EMV Chip or Chip Card
EMV (Europay, Mastercard, Visa) chips are embedded into the card and data read by a POS system much like a magnetic stripe card. When the EMV chip is used, each transaction creates an encrypted one-of-a-kind code, making it much harder for thieves to steal data when consumers use the card. EMV use is already widespread in the U.S. In 2015, most merchants complied with rules to accept EMV credit cards or face greater liability for fraudulent transactions. Although some credit cards today have both chips and stripes, the stripes may eventually be phased out.
Near Field Communications (NFC)
Near Field Communications (NFC) is a form of contactless communication between two devices. Supported devices can use NFC scanning to read special electronic tags attached to objects when holding a device within a few centimeters of it. Think Apple Pay: When your card is nearly touching the POS system, you’re able to pay for your purchases.
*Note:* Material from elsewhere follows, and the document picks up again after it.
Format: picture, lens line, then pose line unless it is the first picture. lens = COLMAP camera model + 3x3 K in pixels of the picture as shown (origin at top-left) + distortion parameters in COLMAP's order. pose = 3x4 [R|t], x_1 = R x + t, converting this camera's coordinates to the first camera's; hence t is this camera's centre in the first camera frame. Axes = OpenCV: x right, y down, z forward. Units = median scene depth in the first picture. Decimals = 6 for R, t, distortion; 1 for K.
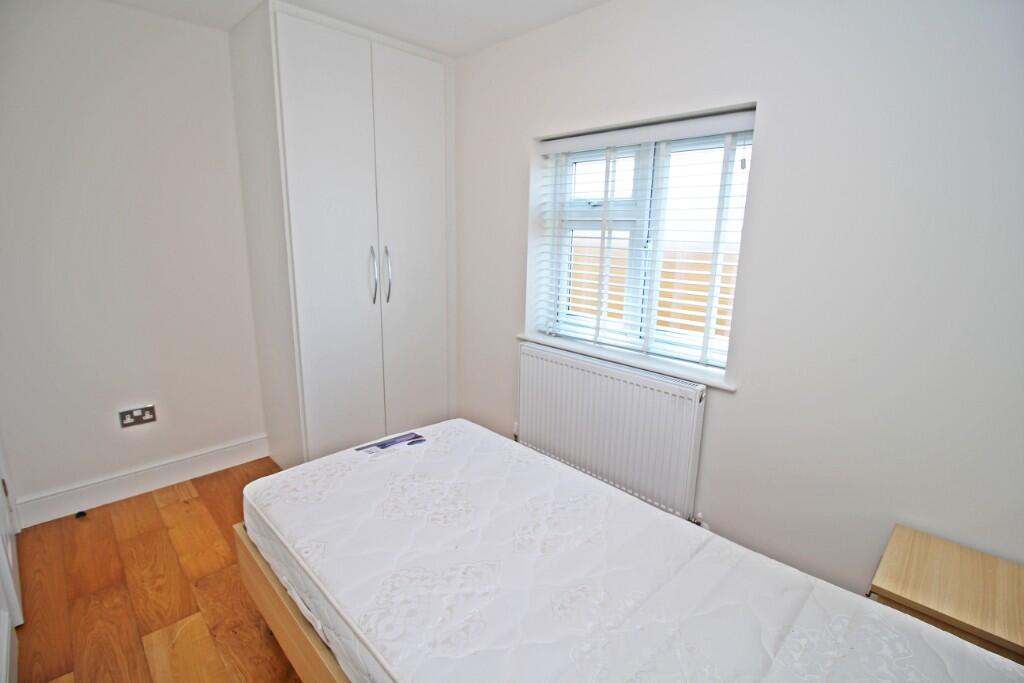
lens RADIAL K [[471.7, 0, 525.0], [0, 471.7, 337.1], [0, 0, 1]] dist [-0.017782, -0.000013]
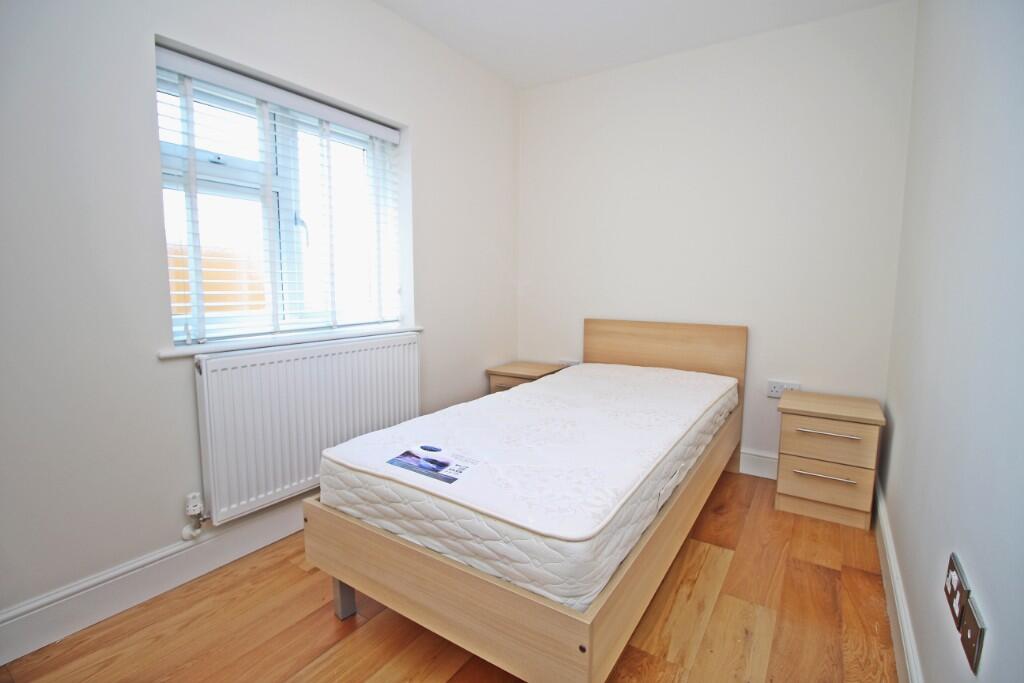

One of the main reasons the magnetic stripe card has been replaced with the EMV smart chip card is due to its security benefits. It is much harder for thieves to steal personal data from an encrypted EMV smart chip.
The History of the Magnetic Stripe Card
Though credit cards were first issued in 1951, it wasn’t until they were standardized in the 1970s with a magstripe that their usage exploded. Before the magnetic stripe card, credit card numbers were written down by hand by a store clerk and sent to the bank for payment. Later, cashiers could copy embossed numbers with a machine, but there was still no way to verify if there was enough money to cover the charge other than phoning the bank.
When infrastructure around the usage of magnetic stripe cards developed in the 1980s, it became a driving force behind the growth of the credit card industry. Now, cards are swiped nearly 50 billion times per year.
The inventor of the magnetic stripe card, IBM, didn’t patent the technology. Instead, it worked with the banking and airline industries to lobby for standardization so the technology could be used worldwide. IBM did, however, sell substantially more computers to support the technology behind magnetic stripe cards.
What’s Next for Magnetic Stripe Cards?
As technology evolves, the magnetic stripe card will give way to more advanced methods of transacting. In August 2021, Mastercard announced it would begin phasing out magnetic stripe technology. Starting in 2024, the magnetic stripe will start to disappear in certain places where chip technology is widely used (such as in Europe). In 2027, banks in the U.S. will no longer be required to issue cards with a stripe, and in 2029, no Mastercard will be issued with a magnetic stripe.
- Magnetic stripes carry personal information that can be validated instantly and accurately.
- The standardization of magnetic stripe cards in the 1970s allowed for cards to be used across the globe.
- Magnetic stripe technology is being replaced by more secure and convenient technology, such as EMV chips and NFC.